I guess they’re right, everyone and everything has its price. Who really stays together or marries for love? If you read any magazine, or listen to the stories of others, nowadays the things that keep us together are sex, fortune, fame and power, and the people that possess these symbols of status are always ‘loved’ by others.

"Nobody is ever perfect, especially as perfect as the person we all see in our minds when we dream. And therefore, can we really ever fully love if the people in real life do not live up to the lover inside our heads?"

Any unsatisfactory partners who are cast aside, are not unloving, unkind, or uncaring, but not up to the standard concerning the aforementioned desirable traits. You listen to the so called experts, and they’ll tell you to look for someone with looks, smarts, money, power, and ambition.

Furthermore, just out of interest, and sympathy, when you read the column dedicated to people wanting to find love, it’s a bit perplexing as to what they really want, and at the same time non-negotiable and precise, but totally unrealistic and ridiculous in expectation. A typical ad will include the person’s approximate age (40+, never the exact number), their physical stature, and their income, and the exact person they are looking for.

In England, recently a paper revealed what the average woman (let’s be honest, English women are ‘average’), lists as the exact things they want from a man; “must be tall, handsome, good figure, must have had four serious relationships and no more than six casual encounters, drive a BMW, earn a minimum of £200 000 per annum.”

The paper jokingly (I assume), posted one result, a picture of one man, next to the article. And this is my point exactly. How many men in England, or anywhere for that matter, have these sorts of ‘qualities’? It’s ridiculous. And with men, there has always been a similar attitude. I once read a sentence: "a man would rather take a vacuous, curvaceous blonde over a warm smile and nice personality any day."
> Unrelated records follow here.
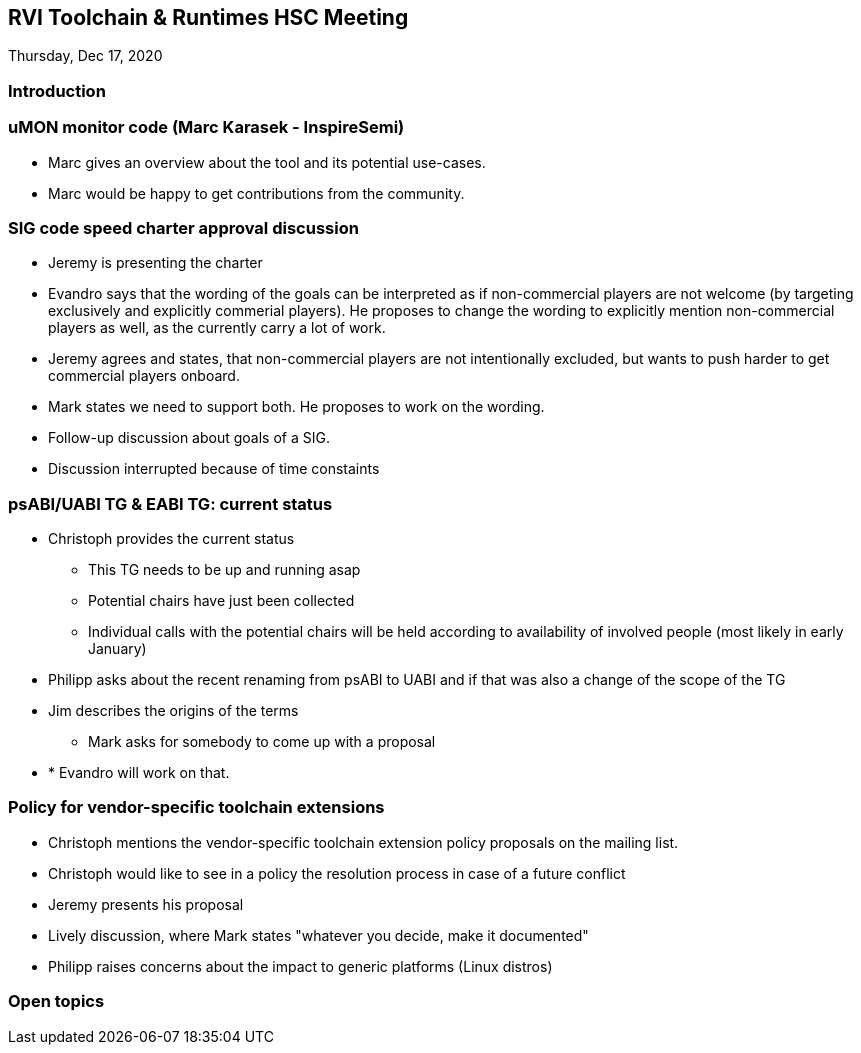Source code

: ////
SPDX-License-Identifier: CC-BY-4.0
////

:leveloffset: 1
= RVI Toolchain & Runtimes HSC Meeting

Thursday, Dec 17, 2020

== Introduction

== uMON monitor code (Marc Karasek - InspireSemi)

* Marc gives an overview about the tool and its potential use-cases.
* Marc would be happy to get contributions from the community.

== SIG code speed charter approval discussion

* Jeremy is presenting the charter
* Evandro says that the wording of the goals can be interpreted as if non-commercial
  players are not welcome (by targeting exclusively and explicitly commerial players).
  He proposes to change the wording to explicitly mention non-commercial players as well,
  as the currently carry a lot of work.
* Jeremy agrees and states, that non-commercial players are not intentionally excluded,
  but wants to push harder to get commercial players onboard.
* Mark states we need to support both. He proposes to work on the wording.
* Follow-up discussion about goals of a SIG.
* Discussion interrupted because of time constaints

== psABI/UABI TG & EABI TG: current status

* Christoph provides the current status
** This TG needs to be up and running asap
** Potential chairs have just been collected
** Individual calls with the potential chairs will be held according to availability
   of involved people (most likely in early January)
* Philipp asks about the recent renaming from psABI to UABI
  and if that was also a change of the scope of the TG
* Jim describes the origins of the terms
** Mark asks for somebody to come up with a proposal
* * Evandro will work on that.

== Policy for vendor-specific toolchain extensions

* Christoph mentions the vendor-specific toolchain extension policy proposals on the mailing list.
* Christoph would like to see in a policy the resolution process in case of a future conflict
* Jeremy presents his proposal
* Lively discussion, where Mark states "whatever you decide, make it documented"
* Philipp raises concerns about the impact to generic platforms (Linux distros)
  
== Open topics


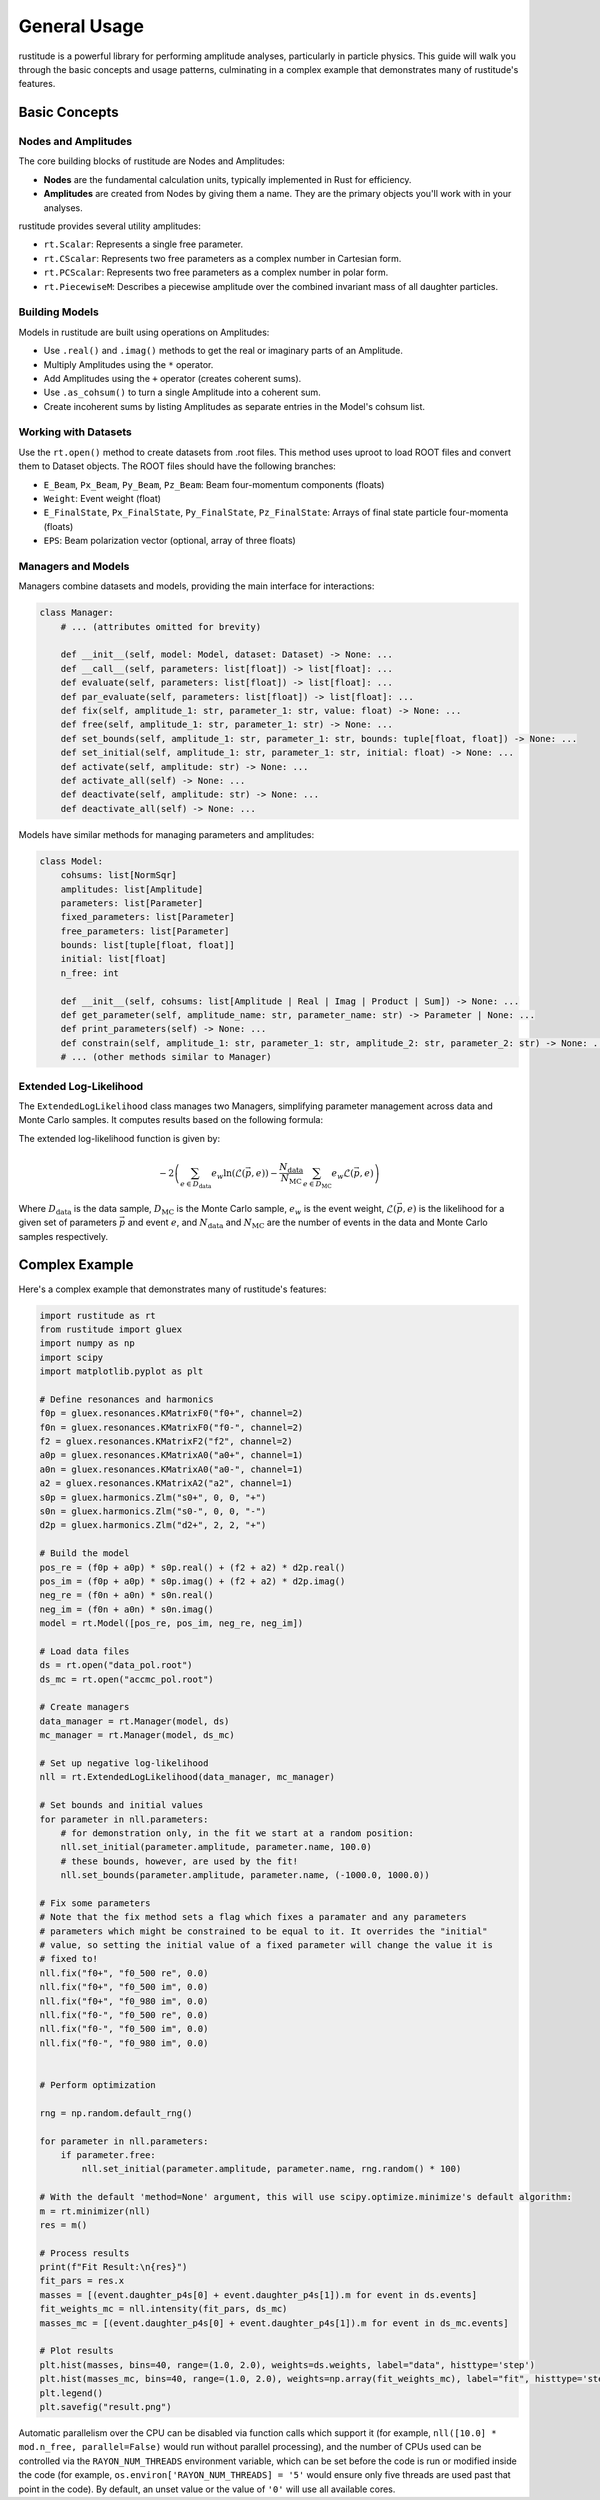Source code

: General Usage
=============

rustitude is a powerful library for performing amplitude analyses, particularly in particle physics. This guide will walk you through the basic concepts and usage patterns, culminating in a complex example that demonstrates many of rustitude's features.

Basic Concepts
--------------

Nodes and Amplitudes
^^^^^^^^^^^^^^^^^^^^

The core building blocks of rustitude are Nodes and Amplitudes:

- **Nodes** are the fundamental calculation units, typically implemented in Rust for efficiency.
- **Amplitudes** are created from Nodes by giving them a name. They are the primary objects you'll work with in your analyses.

rustitude provides several utility amplitudes:

- ``rt.Scalar``: Represents a single free parameter.
- ``rt.CScalar``: Represents two free parameters as a complex number in Cartesian form.
- ``rt.PCScalar``: Represents two free parameters as a complex number in polar form.
- ``rt.PiecewiseM``: Describes a piecewise amplitude over the combined invariant mass of all daughter particles.

Building Models
^^^^^^^^^^^^^^^

Models in rustitude are built using operations on Amplitudes:

- Use ``.real()`` and ``.imag()`` methods to get the real or imaginary parts of an Amplitude.
- Multiply Amplitudes using the ``*`` operator.
- Add Amplitudes using the ``+`` operator (creates coherent sums).
- Use ``.as_cohsum()`` to turn a single Amplitude into a coherent sum.
- Create incoherent sums by listing Amplitudes as separate entries in the Model's cohsum list.

Working with Datasets
^^^^^^^^^^^^^^^^^^^^^

Use the ``rt.open()`` method to create datasets from .root files. This method uses uproot to load ROOT files and convert them to Dataset objects. The ROOT files should have the following branches:

- ``E_Beam``, ``Px_Beam``, ``Py_Beam``, ``Pz_Beam``: Beam four-momentum components (floats)
- ``Weight``: Event weight (float)
- ``E_FinalState``, ``Px_FinalState``, ``Py_FinalState``, ``Pz_FinalState``: Arrays of final state particle four-momenta (floats)
- ``EPS``: Beam polarization vector (optional, array of three floats)

Managers and Models
^^^^^^^^^^^^^^^^^^^

Managers combine datasets and models, providing the main interface for interactions:

.. code-block:: python

    class Manager:
        # ... (attributes omitted for brevity)

        def __init__(self, model: Model, dataset: Dataset) -> None: ...
        def __call__(self, parameters: list[float]) -> list[float]: ...
        def evaluate(self, parameters: list[float]) -> list[float]: ...
        def par_evaluate(self, parameters: list[float]) -> list[float]: ...
        def fix(self, amplitude_1: str, parameter_1: str, value: float) -> None: ...
        def free(self, amplitude_1: str, parameter_1: str) -> None: ...
        def set_bounds(self, amplitude_1: str, parameter_1: str, bounds: tuple[float, float]) -> None: ...
        def set_initial(self, amplitude_1: str, parameter_1: str, initial: float) -> None: ...
        def activate(self, amplitude: str) -> None: ...
        def activate_all(self) -> None: ...
        def deactivate(self, amplitude: str) -> None: ...
        def deactivate_all(self) -> None: ...

Models have similar methods for managing parameters and amplitudes:

.. code-block:: python

    class Model:
        cohsums: list[NormSqr]
        amplitudes: list[Amplitude]
        parameters: list[Parameter]
        fixed_parameters: list[Parameter]
        free_parameters: list[Parameter]
        bounds: list[tuple[float, float]]
        initial: list[float]
        n_free: int

        def __init__(self, cohsums: list[Amplitude | Real | Imag | Product | Sum]) -> None: ...
        def get_parameter(self, amplitude_name: str, parameter_name: str) -> Parameter | None: ...
        def print_parameters(self) -> None: ...
        def constrain(self, amplitude_1: str, parameter_1: str, amplitude_2: str, parameter_2: str) -> None: ...
        # ... (other methods similar to Manager)

Extended Log-Likelihood
^^^^^^^^^^^^^^^^^^^^^^^

The ``ExtendedLogLikelihood`` class manages two Managers, simplifying parameter management across data and Monte Carlo samples. It computes results based on the following formula:

The extended log-likelihood function is given by:

.. math::

   -2 \left( \sum_{e \in D_\text{data}} e_w \ln(\mathcal{L}(\vec{p}, e)) - \frac{N_\text{data}}{N_\text{MC}} \sum_{e \in D_\text{MC}} e_w \mathcal{L}(\vec{p}, e) \right)

Where :math:`D_\text{data}` is the data sample, :math:`D_\text{MC}` is the Monte Carlo sample, :math:`e_w` is the event weight, :math:`\mathcal{L}(\vec{p}, e)` is the likelihood for a given set of parameters :math:`\vec{p}` and event :math:`e`, and :math:`N_\text{data}` and :math:`N_\text{MC}` are the number of events in the data and Monte Carlo samples respectively.

Complex Example
---------------

Here's a complex example that demonstrates many of rustitude's features:

.. code-block:: python

    import rustitude as rt
    from rustitude import gluex
    import numpy as np
    import scipy
    import matplotlib.pyplot as plt

    # Define resonances and harmonics
    f0p = gluex.resonances.KMatrixF0("f0+", channel=2)
    f0n = gluex.resonances.KMatrixF0("f0-", channel=2)
    f2 = gluex.resonances.KMatrixF2("f2", channel=2)
    a0p = gluex.resonances.KMatrixA0("a0+", channel=1)
    a0n = gluex.resonances.KMatrixA0("a0-", channel=1)
    a2 = gluex.resonances.KMatrixA2("a2", channel=1)
    s0p = gluex.harmonics.Zlm("s0+", 0, 0, "+")
    s0n = gluex.harmonics.Zlm("s0-", 0, 0, "-")
    d2p = gluex.harmonics.Zlm("d2+", 2, 2, "+")

    # Build the model
    pos_re = (f0p + a0p) * s0p.real() + (f2 + a2) * d2p.real()
    pos_im = (f0p + a0p) * s0p.imag() + (f2 + a2) * d2p.imag()
    neg_re = (f0n + a0n) * s0n.real()
    neg_im = (f0n + a0n) * s0n.imag()
    model = rt.Model([pos_re, pos_im, neg_re, neg_im])

    # Load data files
    ds = rt.open("data_pol.root")
    ds_mc = rt.open("accmc_pol.root")

    # Create managers
    data_manager = rt.Manager(model, ds)
    mc_manager = rt.Manager(model, ds_mc)

    # Set up negative log-likelihood
    nll = rt.ExtendedLogLikelihood(data_manager, mc_manager)

    # Set bounds and initial values
    for parameter in nll.parameters:
        # for demonstration only, in the fit we start at a random position:
        nll.set_initial(parameter.amplitude, parameter.name, 100.0) 
        # these bounds, however, are used by the fit!
        nll.set_bounds(parameter.amplitude, parameter.name, (-1000.0, 1000.0))

    # Fix some parameters
    # Note that the fix method sets a flag which fixes a paramater and any parameters
    # parameters which might be constrained to be equal to it. It overrides the "initial"
    # value, so setting the initial value of a fixed parameter will change the value it is
    # fixed to!
    nll.fix("f0+", "f0_500 re", 0.0)
    nll.fix("f0+", "f0_500 im", 0.0)
    nll.fix("f0+", "f0_980 im", 0.0)
    nll.fix("f0-", "f0_500 re", 0.0)
    nll.fix("f0-", "f0_500 im", 0.0)
    nll.fix("f0-", "f0_980 im", 0.0)


    # Perform optimization
    
    rng = np.random.default_rng()

    for parameter in nll.parameters:
        if parameter.free:
            nll.set_initial(parameter.amplitude, parameter.name, rng.random() * 100)

    # With the default 'method=None' argument, this will use scipy.optimize.minimize's default algorithm:
    m = rt.minimizer(nll)
    res = m()

    # Process results
    print(f"Fit Result:\n{res}")
    fit_pars = res.x
    masses = [(event.daughter_p4s[0] + event.daughter_p4s[1]).m for event in ds.events]
    fit_weights_mc = nll.intensity(fit_pars, ds_mc)
    masses_mc = [(event.daughter_p4s[0] + event.daughter_p4s[1]).m for event in ds_mc.events]

    # Plot results
    plt.hist(masses, bins=40, range=(1.0, 2.0), weights=ds.weights, label="data", histtype='step')
    plt.hist(masses_mc, bins=40, range=(1.0, 2.0), weights=np.array(fit_weights_mc), label="fit", histtype='step')
    plt.legend()
    plt.savefig("result.png")

Automatic parallelism over the CPU can be disabled via function calls which support it (for example, ``nll([10.0] * mod.n_free, parallel=False)`` would run without parallel processing), and the number of CPUs used can be controlled via the ``RAYON_NUM_THREADS`` environment variable, which can be set before the code is run or modified inside the code (for example, ``os.environ['RAYON_NUM_THREADS] = '5'`` would ensure only five threads are used past that point in the code). By default, an unset value or the value of ``'0'`` will use all available cores.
They say that people have to lower their standards, and stop being so shallow. I can understand that people want the ideal, perfect man or woman, especially when considering marriage and having to spend the rest of your life with the person, but what are the chances of actually meeting them? I think the pressure is compounded by having an age limit imposed on us - the societal belief that nobody over 40 will find love or get married and will spend the rest of eternity alone, and this might also be a reason why people give up hope, and just go along with what society, relationship experts, life coaches, friends and parents suggest is right, and not what is right for themselves.

Nobody is ever perfect, especially as perfect as the person we all see in our minds when we dream. And therefore, can we really ever fully love if the people in real life do not live up to the lover inside our heads?

“Love and hate are such strong words, they also cause so much pain.”

— Anonymous

Have you ever loved or been in love?